BWW Review: Orpheus Musical Theatre's FALSETTOS at Ottawa's Gladstone Theatre
I was invited to attend Orpheus Musical Theatre's opening night performance of Falsettos at the Gladstone Theatre.
Falsettos was originally performed on Broadway in 1992, where it was nominated for seven Tony Awards and won two. It was then revived to high acclaim in 2016, where it was nominated for five Tonys, including Best Revival of a Musical.
The story is set in 1979, at a time when a family unit was deemed to consist of a man, a woman and one or more children. A wife was expected to keep the house clean, prepare meals and offer up sex whenever her husband wanted it. Anything outside of this traditional family unit would have been considered abnormal.
The opening number, "Four Jews in a Room Bitching", introduces most of the main characters: Marvin (Joseph Stone), Marvin's ten-year old son, Jason (Cooper Dunn), Marvin's "friend", Whizzer (Michael Smith) and Marvin's psychiatrist, Mendel (Adam Moscoe).
We find out that Marvin left his wife, Trina (Julie Séguin), for his lover, Whizzer. As a consequence, Trina begins seeing Mendel, Marvin's psychiatrist (at first professionally and, later, personally). We learn that Marvin and Whizzer's relationship is mostly physical and that Mendel has fallen for Trina, creating an odd love triangle, where Marvin is jealous of Trina and Mendel's relationship (even though he told her he did not love her and then left her for someone else). Marvin treats Whizzer in much the same way that he treated Trina ("make the dinner, set to screw, that's what pretty boys should do").
Meanwhile, Jason is torn, wondering whose side to take as he questions whether he, too, will become like his father. Remarkably, despite being the cause of his broken family unit, Jason likes Whizzer more than either of his parents and eventually agrees, after consulting with Whizzer, to be treated by Mendel, the shrink.
By the end of the first act, Mendel and Trina get married and Marvin and Whizzer break up.
The second act fast forwards two years, with Trina and Marvin obsessing about Jason's upcoming Bar Mitzvah. Jason, as usual, seems to be the most mature person in the room.
Marvin and Whizzer get back together, but their relationship is still not strong. Trina and Mendel are now married, but the honeymoon period has worn off. We are also introduced to two new characters, the next door neighbours, Cordelia (Andréa Black) and Dr. Charlotte (Jerusha Lewis), who are also a couple. Cordelia seems dissatisfied with the fact that she stays home and cooks all day while Dr. Charlotte saves lives for a living, but she keeps doing it because Charlotte is a rich doctor.
In the second half, it still seems as though the only one holding the group together is Jason, who only really wants to play chess by himself - and, with this cast of characters, who can blame him?
I won't go any further and risk spoiling the ending for anyone unfamiliar with the story.
Personally, I couldn't connect with any of the characters.

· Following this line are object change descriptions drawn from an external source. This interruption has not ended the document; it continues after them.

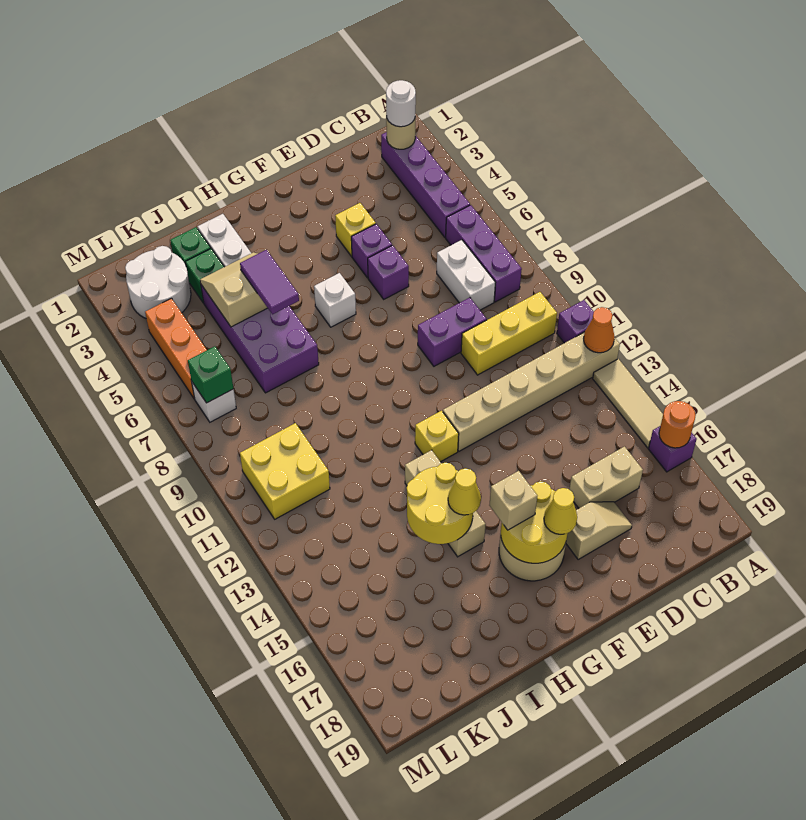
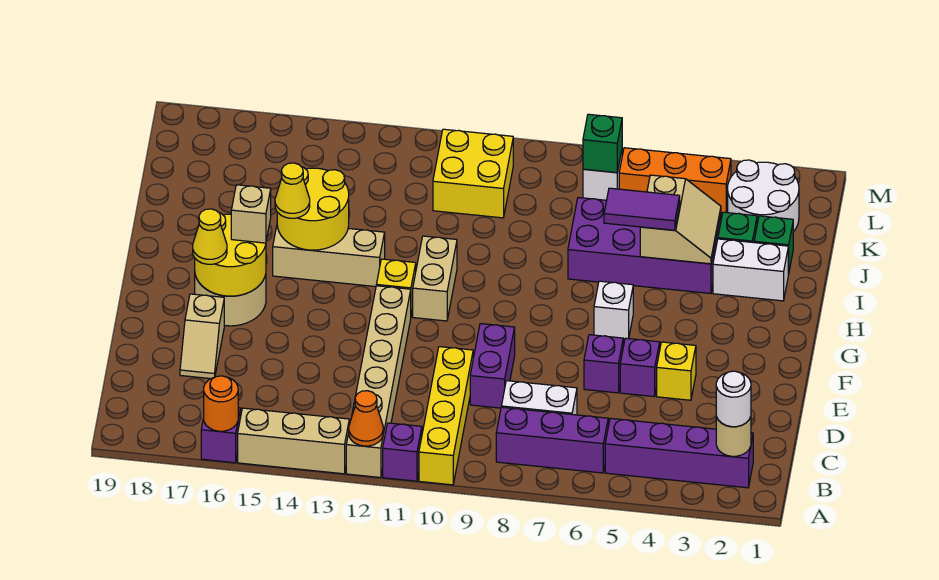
tan 1x3 tile [593,359,663,448] -> tan 1x3 brick [238,408,349,474]
yellow 1x3 brick [461,292,557,375] -> yellow 1x4 brick [419,347,473,485]
tan 1x2 brick [569,447,643,508] -> tan 1x2 brick moved to [413,236,457,321]

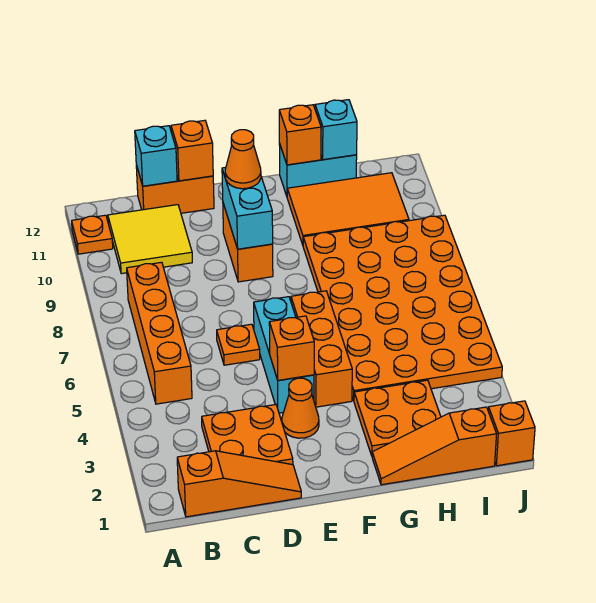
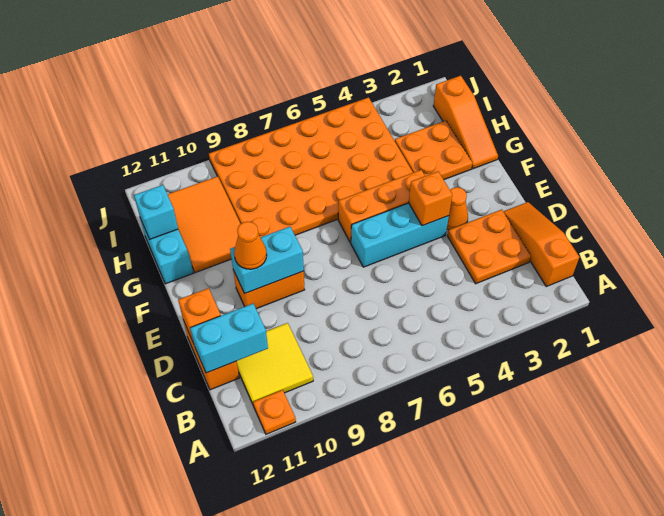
orange 1x4 brick [127,262,192,404] -> none
cyan 1x1 brick [135,126,177,186] -> cyan 1x2 brick [190,304,268,373]
orange 1x1 plate [217,324,260,365] -> none
orange 1x1 brick [279,105,321,165] -> none
orange 1x1 brick [488,401,535,466] -> none

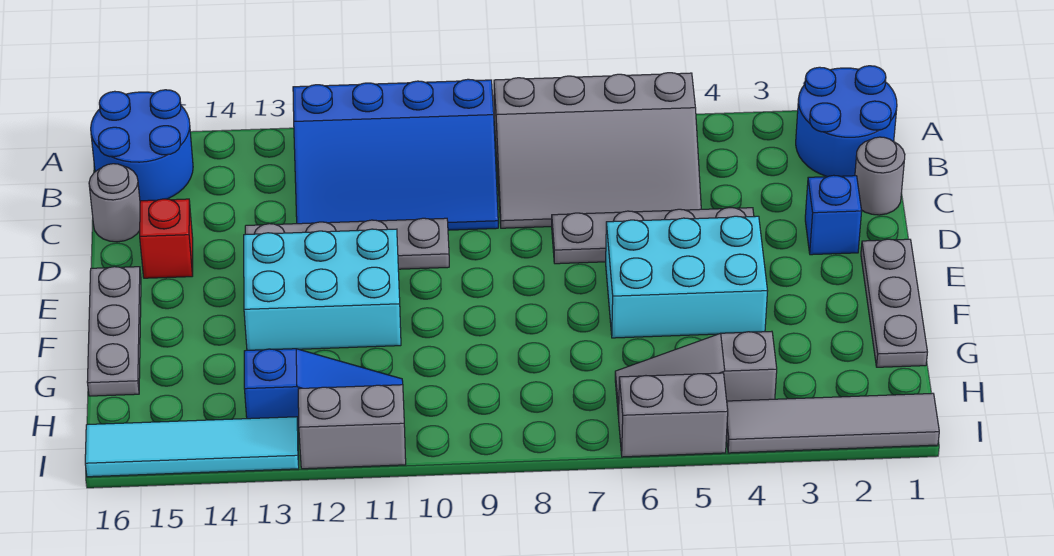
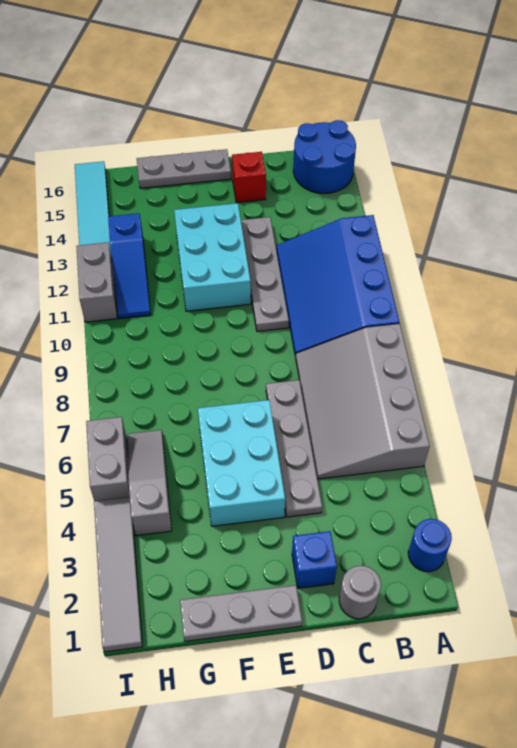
blue 2x2 round brick [796,66,897,177] -> blue 1x1 round brick [408,519,452,572]
grey 1x1 round brick [89,164,140,242] -> none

They are all shallow, selfish and spiteful except for, perhaps, Jason. There is little character development and, ultimately, I didn't care what happened to any of them. No one ever apologized for treating the others badly, even at times when it could have made a real difference.

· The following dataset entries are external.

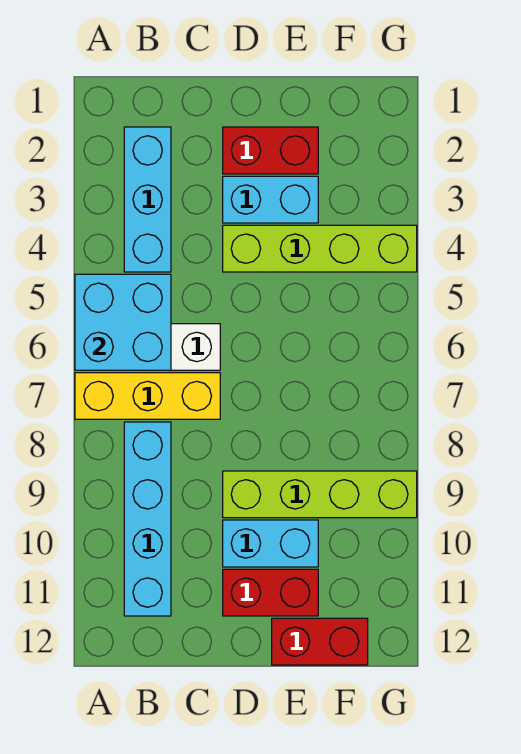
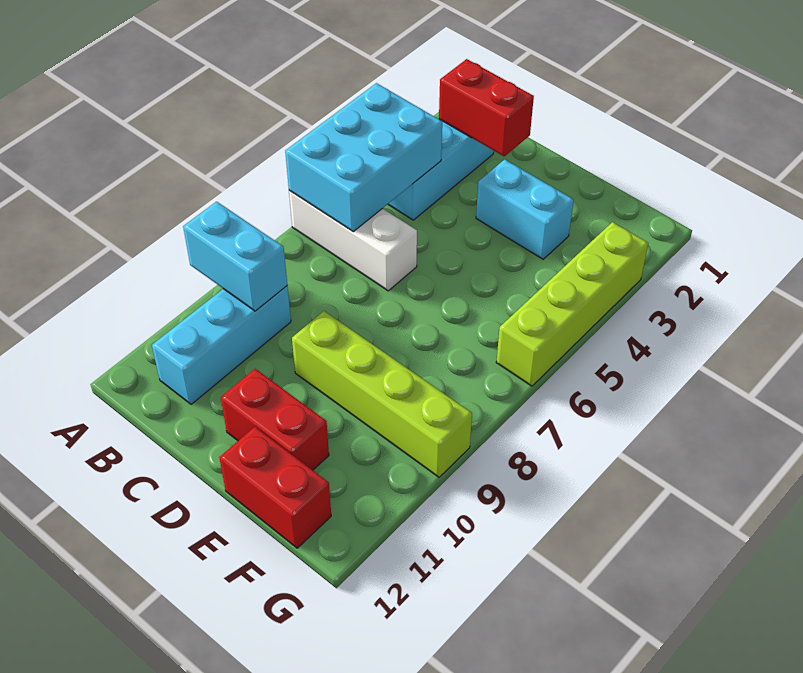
cyan 2x2 brick [75,274,171,370] -> cyan 2x3 brick [285,83,442,232]
yellow 1x3 brick [75,373,220,419] -> none
cyan 1x4 brick [124,422,171,616] -> cyan 1x3 brick [152,286,291,404]
red 1x2 brick [223,127,318,174] -> red 1x2 brick moved to [439,59,534,156]
lime 1x4 brick [223,225,417,272] -> lime 1x4 brick turned to [496,222,648,386]
cyan 1x2 brick [223,520,318,567] -> cyan 1x2 brick moved to [183,202,287,311]

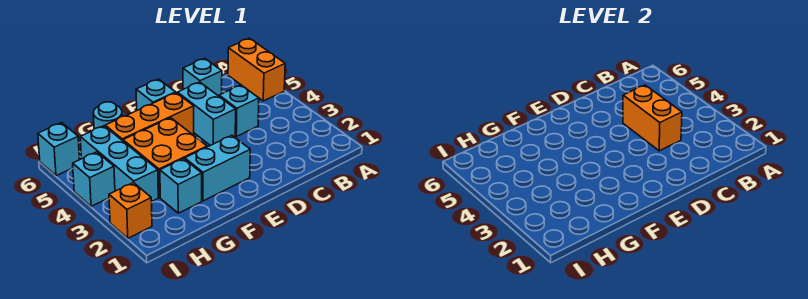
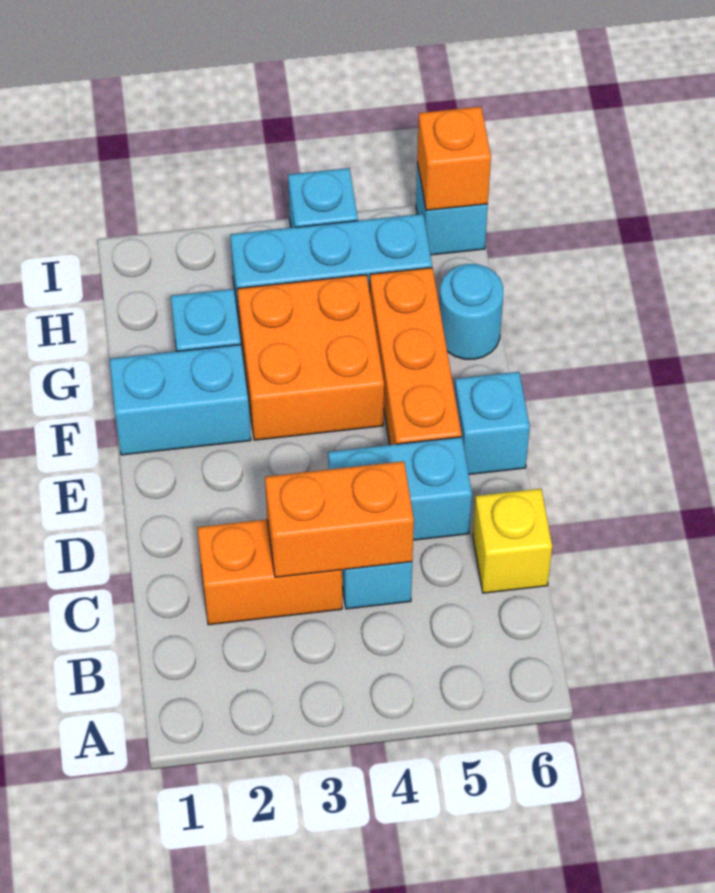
orange 1x2 brick [228,38,285,101] -> orange 1x2 brick moved to [197,519,342,625]
cyan 1x1 brick [183,58,222,96] -> yellow 1x1 brick [473,489,552,593]
cyan 1x2 brick [185,135,250,201] -> cyan 1x2 brick turned to [110,345,251,455]
orange 1x1 brick [109,183,152,238] -> orange 1x1 brick moved to [417,107,491,210]

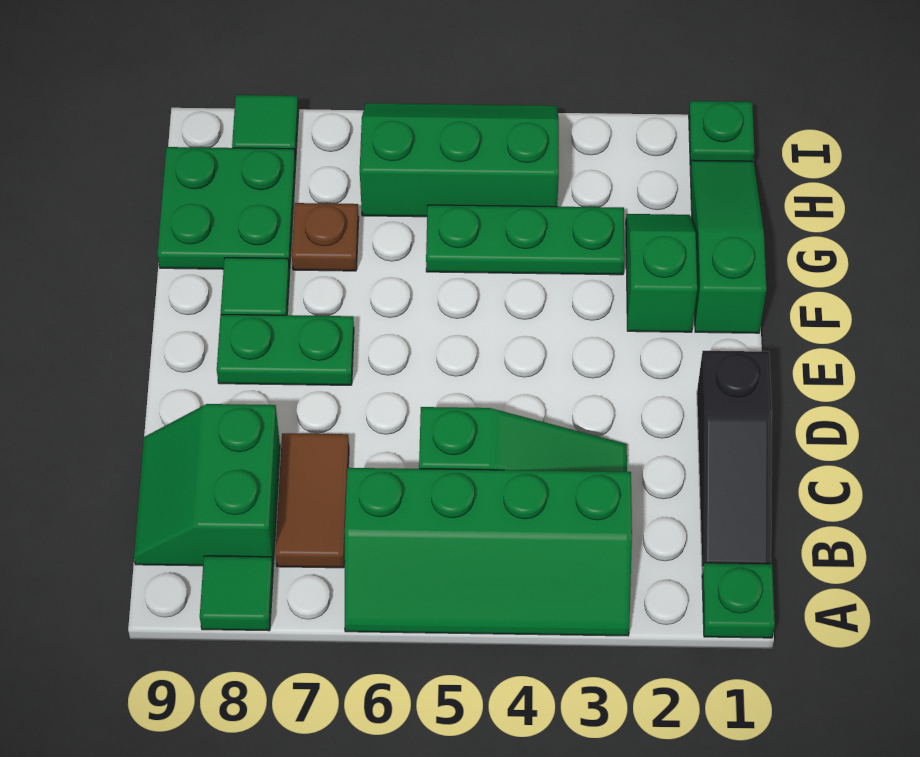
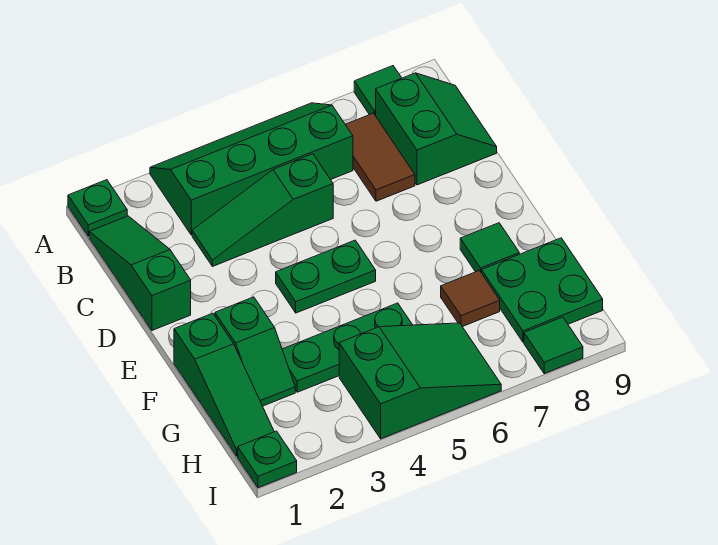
black 1x3 slope [697,351,772,573] -> green 1x3 slope [89,216,191,330]
green 1x2 plate [217,315,354,385] -> green 1x2 plate moved to [276,240,376,313]
brown 1x1 plate [292,203,359,271] -> brown 1x1 tile [441,271,500,327]
green 2x3 slope [360,103,559,217] -> green 2x3 slope turned to [339,323,501,439]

Some of the lyrics were clever, but the music was repetitive and at two and a half hours, the show seemed much longer than it had to be in order convey a rather weak message.
Performances were good: Stone and Smith were convincing as a couple and Séguin provided consistently strong vocals. Two songs stood out for me: in "I'm Breaking Down", Séguin was excellent and balanced humour with increasing levels of neurosis perfectly. During "The Baseball Game", the characters mostly put their selfishness aside to be there for Jason. Both songs were catchy and well performed by the cast.

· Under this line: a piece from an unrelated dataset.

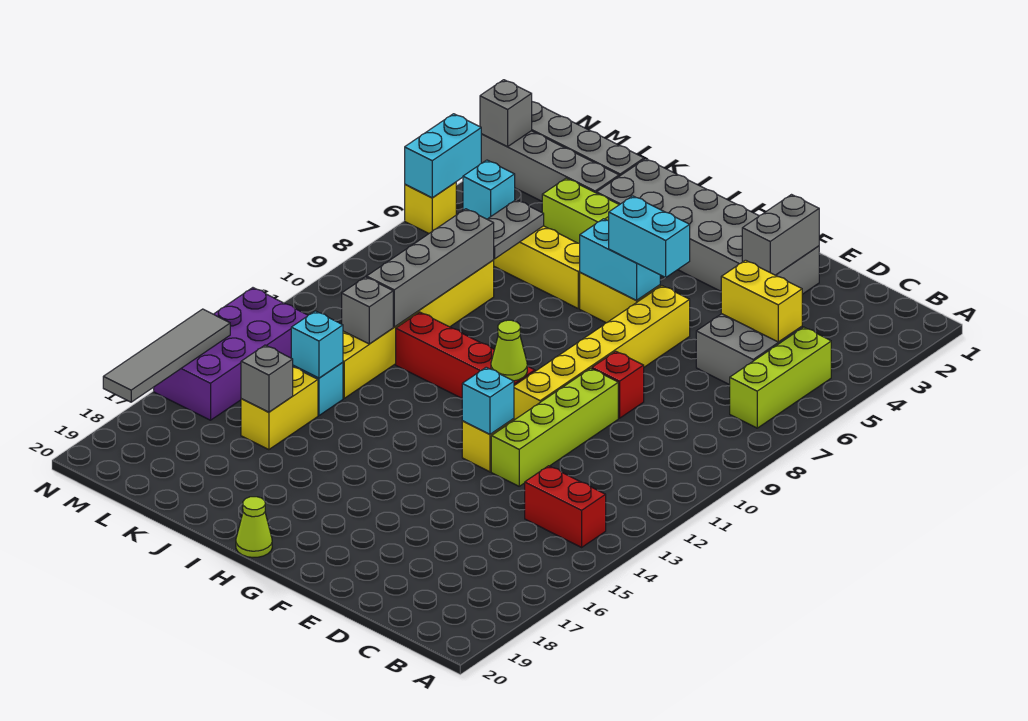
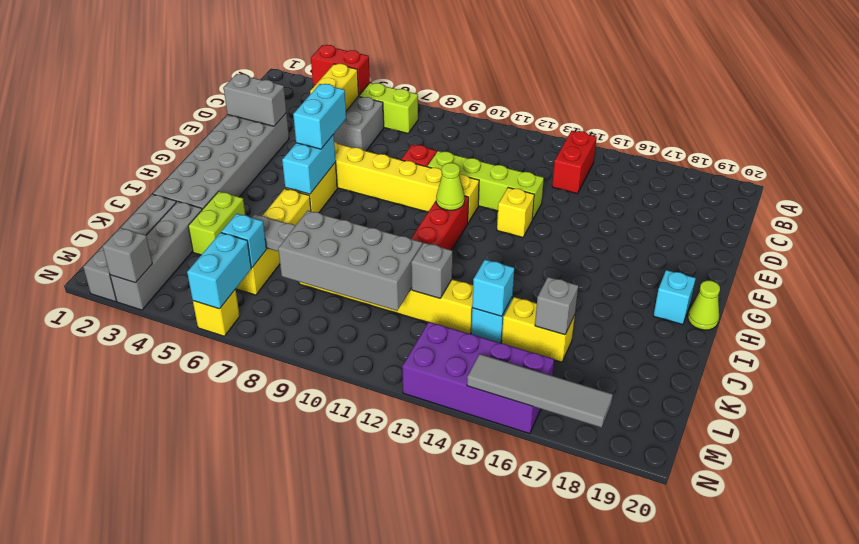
none -> red 1x2 brick [311,45,370,95]
cyan 1x1 brick [462,367,514,434] -> cyan 1x1 brick moved to [653,270,696,325]
grey 1x4 brick [367,209,494,327] -> grey 2x4 brick [278,211,422,311]
cyan 1x2 brick [405,114,481,198] -> cyan 1x2 brick turned to [187,233,251,309]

Dunn and Moscoe performed their roles with gusto, particularly the chuckle-worthy, "Everyone Hates His Parents". I look forward to seeing Dunn in Orpheus' upcoming production of Matilda the Musical this fall. I really enjoyed Lewis in Orpheus' Sister Act earlier this year, but her character, as well as Black's, didn't have enough substance to let either actress showcase her talent.
The "tiny" band (Wendy Berkelaar, Pierre Huneault, John McGovern and Mike Tremblay) did a great job with the score, with some members playing multiple instruments.
Emmett Workman's set used its simple props effectively, allowing the ambiguous looking pieces to be moved around and placed on various areas of the stage, much like chess pieces.
The characters also seemed like chess pieces, moving around and about each other, interacting but never really going anywhere. Of course, I can fault neither the production nor the cast for this, but the characters just didn't resonate with me. This is despite the fact that the show's authors, William Finn and James Lapine, deserve high praise for creating what was clearly a ground-breaking show when it was originally performed on Broadway.
I should point out that it is quite possible that I was alone with my impressions. The audience laughed out loud several times during the performance and most of the house was on their feet at the curtain call. It was nominated for multiple Tonys for a reason, so go see it and judge for yourself.